仮想化道場

クラウドプラットフォーム企業に変容するVMware (ゲルシンガー体制が完成した2013年のVMware)

ゲルシンガー体制が完成した2013年のVMware

2012年のCEO就任当初は、VMwareを取り巻く環境を整理していたが、今後、SDDCをテーマにVMwareを率いていくパット・ゲルシンガー氏

 VMwareにとって大きなターニングポイントになったのは、2012年秋のCEO交代だ。

 2012年の7月、VMwareのCEOをポール・マリッツ氏から、EMCのパット・ゲルシンガー氏へ変更する発表が行われた(就任は9月)。実は、この発表は唐突に行われたわけではなく、2012年に入り戦略的に行われたモノである。

 VMwareのCEOを退任したポール・マリッツ氏はEMCに戻った後、2013年になり、EMCと米General Electric(GE)との合弁企業PivotalのCEOに就任した。

 Pivotalは、クラウドやビッグデータなど新たなアプリケーション環境をサポートするプラットフォームや開発環境を提供する企業だ。Pivotalの設立と同時に、VMwareが買収したSpringSourceやGemFire、開発したCould Foundryなどが移管された。また、Zimbraなど一部は他社に売却された。

2012年当時、vFabricといわれていたプラットフォームは、クラウド管理やハイパーバイザー側の製品はVMwareに、その他はPivotalに移管された。SpringSourceは、すべてPivotalに移管された(vForum 2011の資料から)
2012年までにVMwareに買収されたJava関連やミドルウェアレイヤの企業は、ほとんどがPivotalに移管されたり、他社に売却されたりしている(vForum 2011の資料から)

 一方、VMwareのCEOとなったゲルシンガー氏は、Software Defined Data Center(SDDC)を企業のメインのビジネスコンセプトに位置付けた(IT as a Serviceも入っているが)。

 つまりゲルシンガー氏に社長を移行する際に、VMwareの中核ビジネスとなるハイパーバイザーなどの仮想化プラットフォームと、それら以外のアプリケーションを切り離し、VMwareはデータセンターの仮想化に注力するという方向性を明確に打ち出したわけだ。

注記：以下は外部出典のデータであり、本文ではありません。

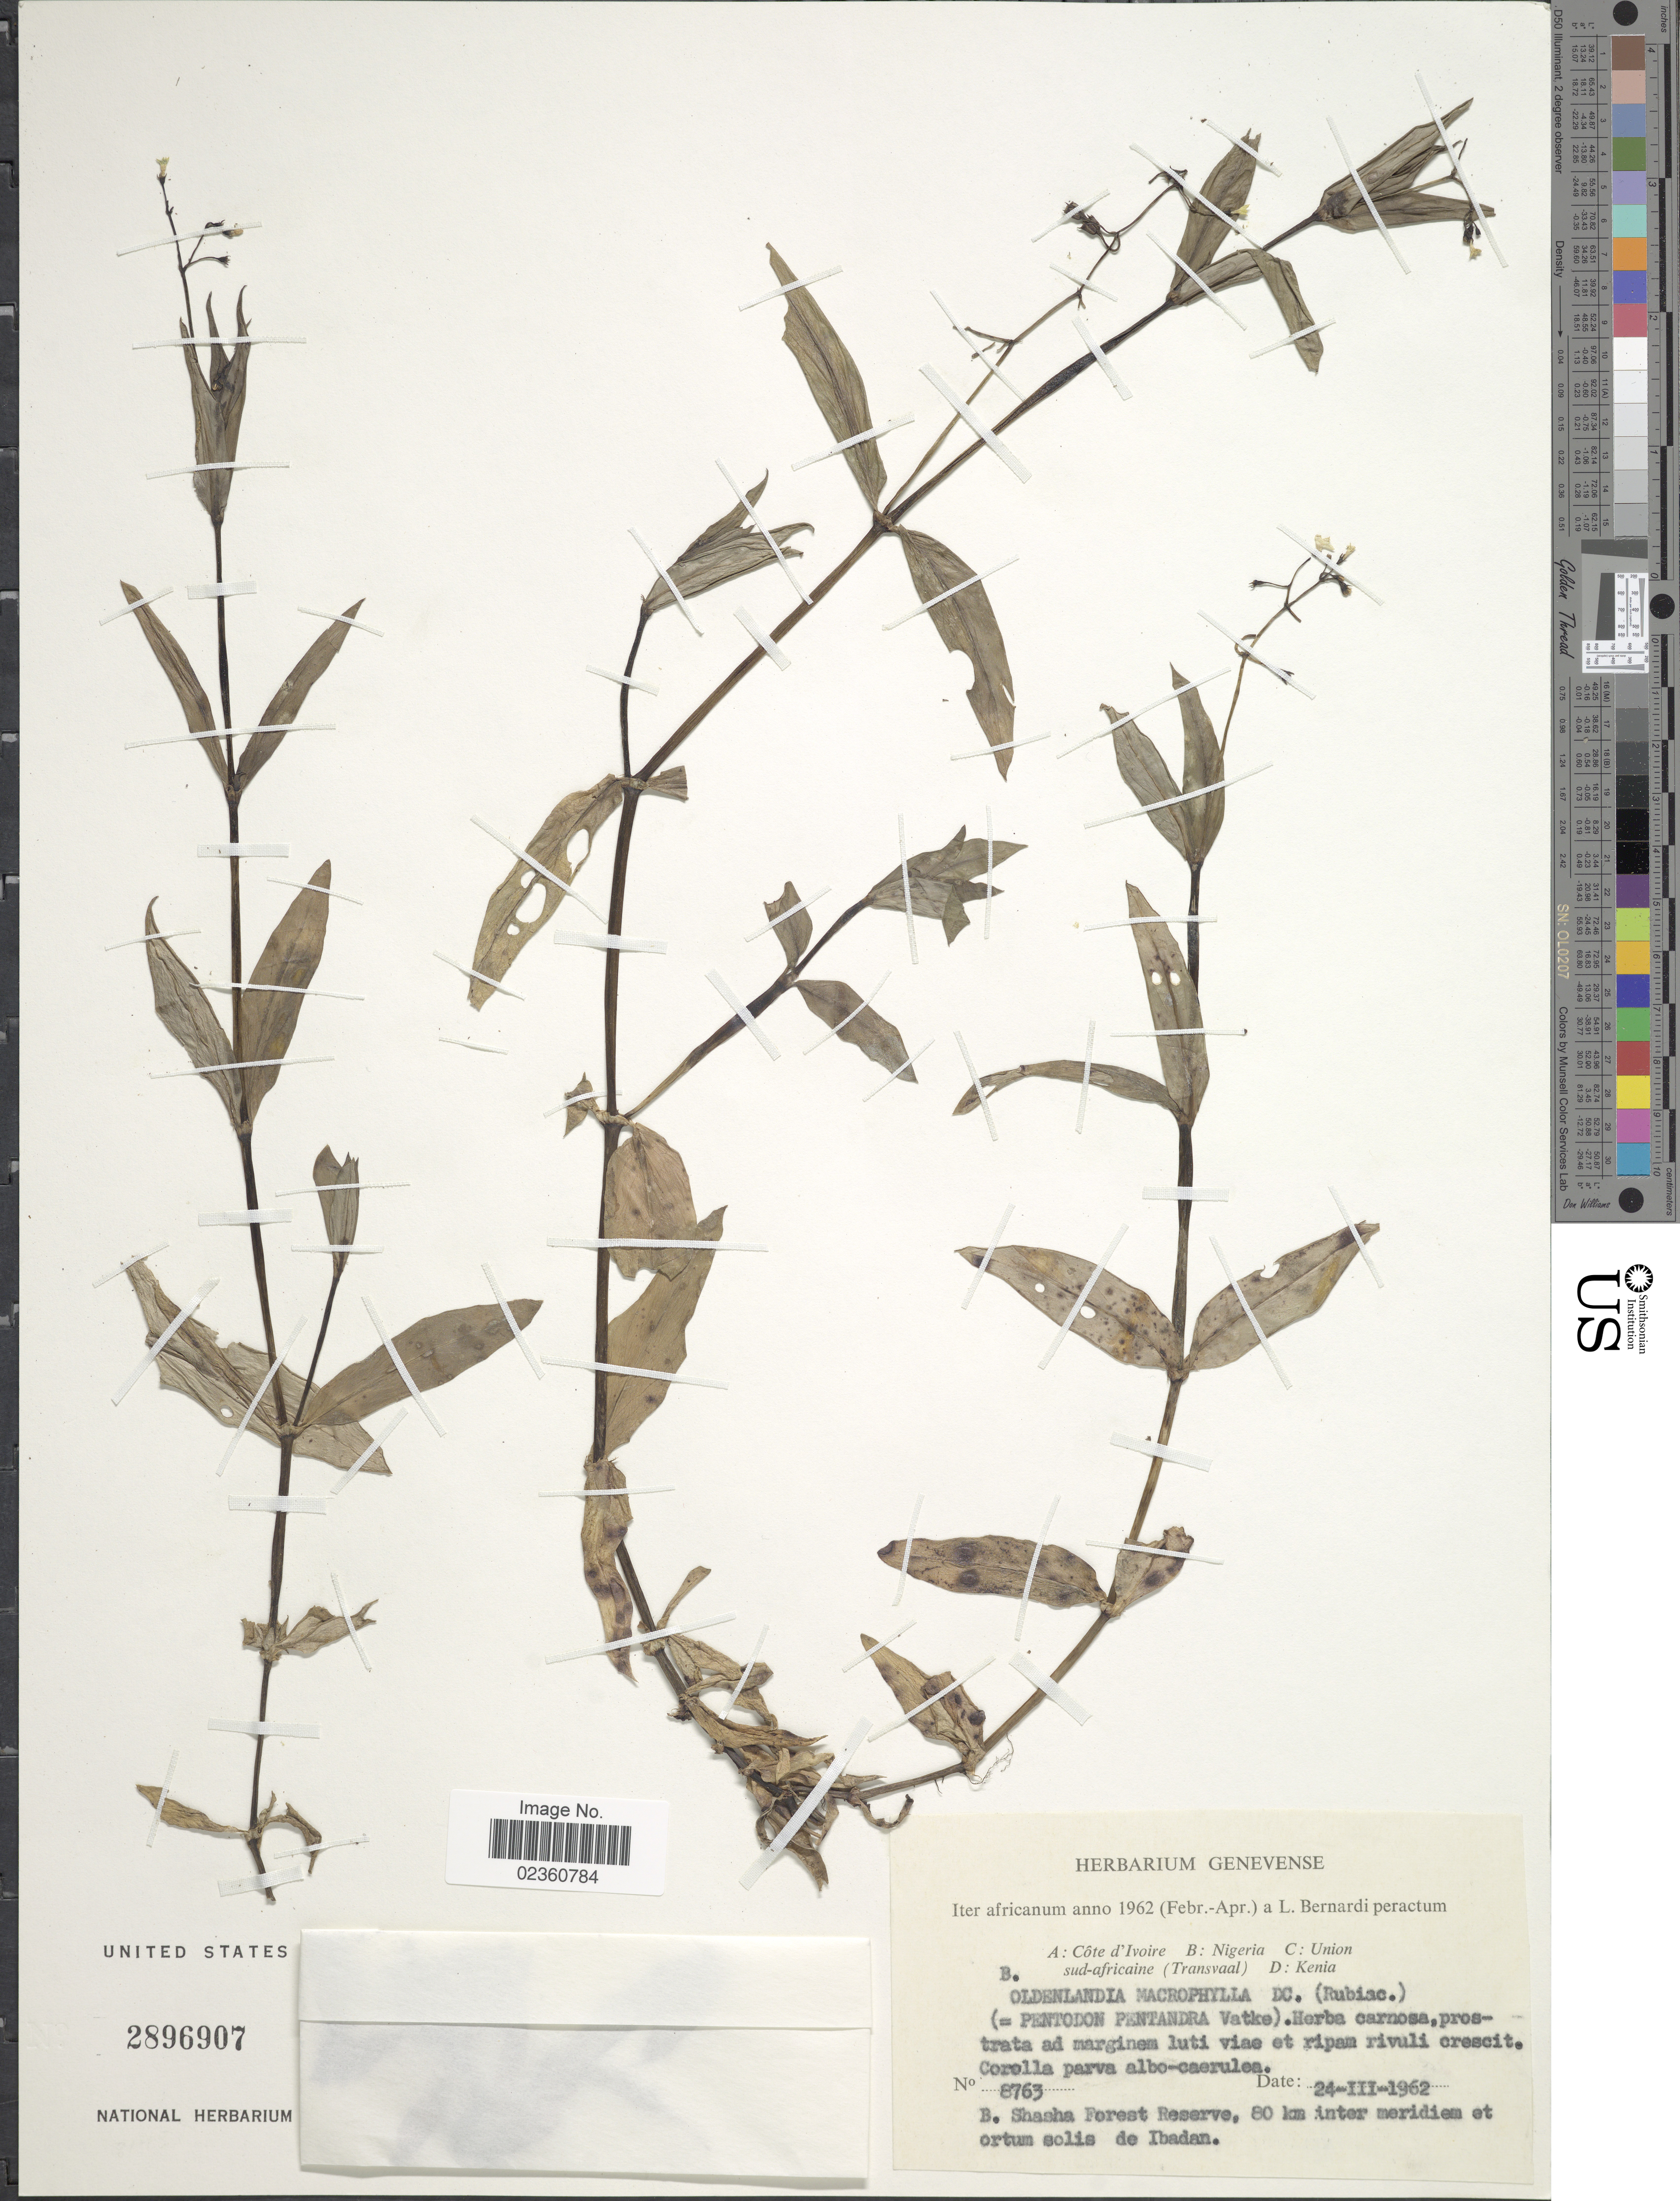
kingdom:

2013年のvForumでは、SDDCの構築というミッションを掲げている
IT部門にとっては、ITのメンテナンスではなく、新しいITを開発できるようにしていく必要がある。これをサポートするのがVMwareだという
ITインフラにとって、すべてのレイヤでの仮想化、管理運用の自動化、互換性のあるパブリッククラウドが重要になる
SDDCによりオンプレミス、プライベートクラウド、パブリッククラウドを統合して利用できるようにする

 SDDCにかじを切った時点で買収されたのが米Niciraだろう。Niciraは、SDNプラットフォームの提供において先進的な企業だった。2012年にNiciraを買収したことで、VMwareとしてはコンピュートの仮想化、ネットワークの仮想化、ストレージの仮想化(EMCと協力して)へと進み始めた。

 そして2013年の秋に発表されたvCloud Suiteでは、コンピュートの仮想化を担当するvSphere、ネットワークの仮想化製品であるVMware NSX(Niciraの製品をベースにしたもの)、ストレージ仮想化を実現するVirtual SANなどが組み込まれており、SDDCを構成するためのソフトウェアスイートに位置付けられている。